2. Reflective observation (watching)
Tahapan observasi
refleksi didapatkan melalui kegiatan observasi yang dilakukan siswa terhadap
emosi-emosi yang mereka alami pada saat pelatihan dan mengidentifikasi penyebab terjadinya
emosi.
3. Abstract
konceptualization (thinking)
Tahap konseptualisasi
abstrak merupakan tahapan untuk memahami emosi-emosi yang telah direfleksikan. Melalui
pemahaman tersebut peserta diharapkan mempunyai konsep baru yang dapat diterapkan
bila menghadapi emosi tersebut dalam kehidupan nyata. Konsep baru tersebut
berupa keterampilan mengelola emosi dengan merubah pikiran-pikiran negatif
menjadi pikiran-pikiran positif, kemudian diimplementasikan dalam pengelolaan
emosi dan tingkah laku yang positif.
4. Active experimentation (doing)
Tahap eksperimentasi
aktif merupakan tahap pemberian kesempatan kepada peserta pelatihan agar
menerapkan pemahaman materi yang diperoleh pada pelatihan keterampilan mengelola
emosi untuk diterapkan pada situasi yang sesungguhnya.
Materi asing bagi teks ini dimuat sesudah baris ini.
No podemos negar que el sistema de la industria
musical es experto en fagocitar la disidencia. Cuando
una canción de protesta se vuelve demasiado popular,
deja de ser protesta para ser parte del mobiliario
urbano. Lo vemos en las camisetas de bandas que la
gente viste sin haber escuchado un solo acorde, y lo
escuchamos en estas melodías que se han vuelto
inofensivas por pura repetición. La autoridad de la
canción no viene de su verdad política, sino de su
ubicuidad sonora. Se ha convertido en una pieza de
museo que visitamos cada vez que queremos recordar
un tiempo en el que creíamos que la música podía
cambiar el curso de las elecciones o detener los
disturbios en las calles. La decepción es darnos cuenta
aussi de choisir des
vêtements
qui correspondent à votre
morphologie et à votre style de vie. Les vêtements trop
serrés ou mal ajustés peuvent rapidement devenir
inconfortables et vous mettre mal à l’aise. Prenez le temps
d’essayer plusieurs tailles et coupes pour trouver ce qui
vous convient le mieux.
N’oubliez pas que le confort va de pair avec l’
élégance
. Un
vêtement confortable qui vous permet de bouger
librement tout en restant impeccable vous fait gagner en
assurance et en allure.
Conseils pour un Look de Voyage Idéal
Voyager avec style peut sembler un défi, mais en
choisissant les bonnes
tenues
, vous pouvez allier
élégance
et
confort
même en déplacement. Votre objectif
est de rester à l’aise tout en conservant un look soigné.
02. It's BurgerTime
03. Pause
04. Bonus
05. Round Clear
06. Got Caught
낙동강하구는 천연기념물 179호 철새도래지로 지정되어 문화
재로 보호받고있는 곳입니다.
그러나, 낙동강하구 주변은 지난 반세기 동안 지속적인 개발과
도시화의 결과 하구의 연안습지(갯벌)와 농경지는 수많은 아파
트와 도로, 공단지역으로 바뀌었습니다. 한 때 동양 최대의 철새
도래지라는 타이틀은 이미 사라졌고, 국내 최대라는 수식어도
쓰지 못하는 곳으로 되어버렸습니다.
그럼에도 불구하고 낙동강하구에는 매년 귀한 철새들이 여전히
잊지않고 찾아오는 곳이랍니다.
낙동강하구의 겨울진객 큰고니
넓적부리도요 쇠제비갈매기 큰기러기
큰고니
Peserta pelatihan diberi tugas mencatat
situasi yang dialami pada saat mengalami emosi (marah, takut, sedih) dengan menuliskanya
pada format-format yang sudah disediakan.
C. Daftar Pustaka
Kolb, D.A. 1984. Experiential Learning. Englewood Cliffs, NJ: Prentice Hall
Hamalik, O. 2001. Proses Belajar Mengajar.
Jakarta: Bumi Aksara
Ekman,
P. 2003. Emotions Revealed: Recognizing
Faces and Feeling to Improve Comunication Andemotional Life 1sted.
New York: Time Books Henry Holt and Company LLC.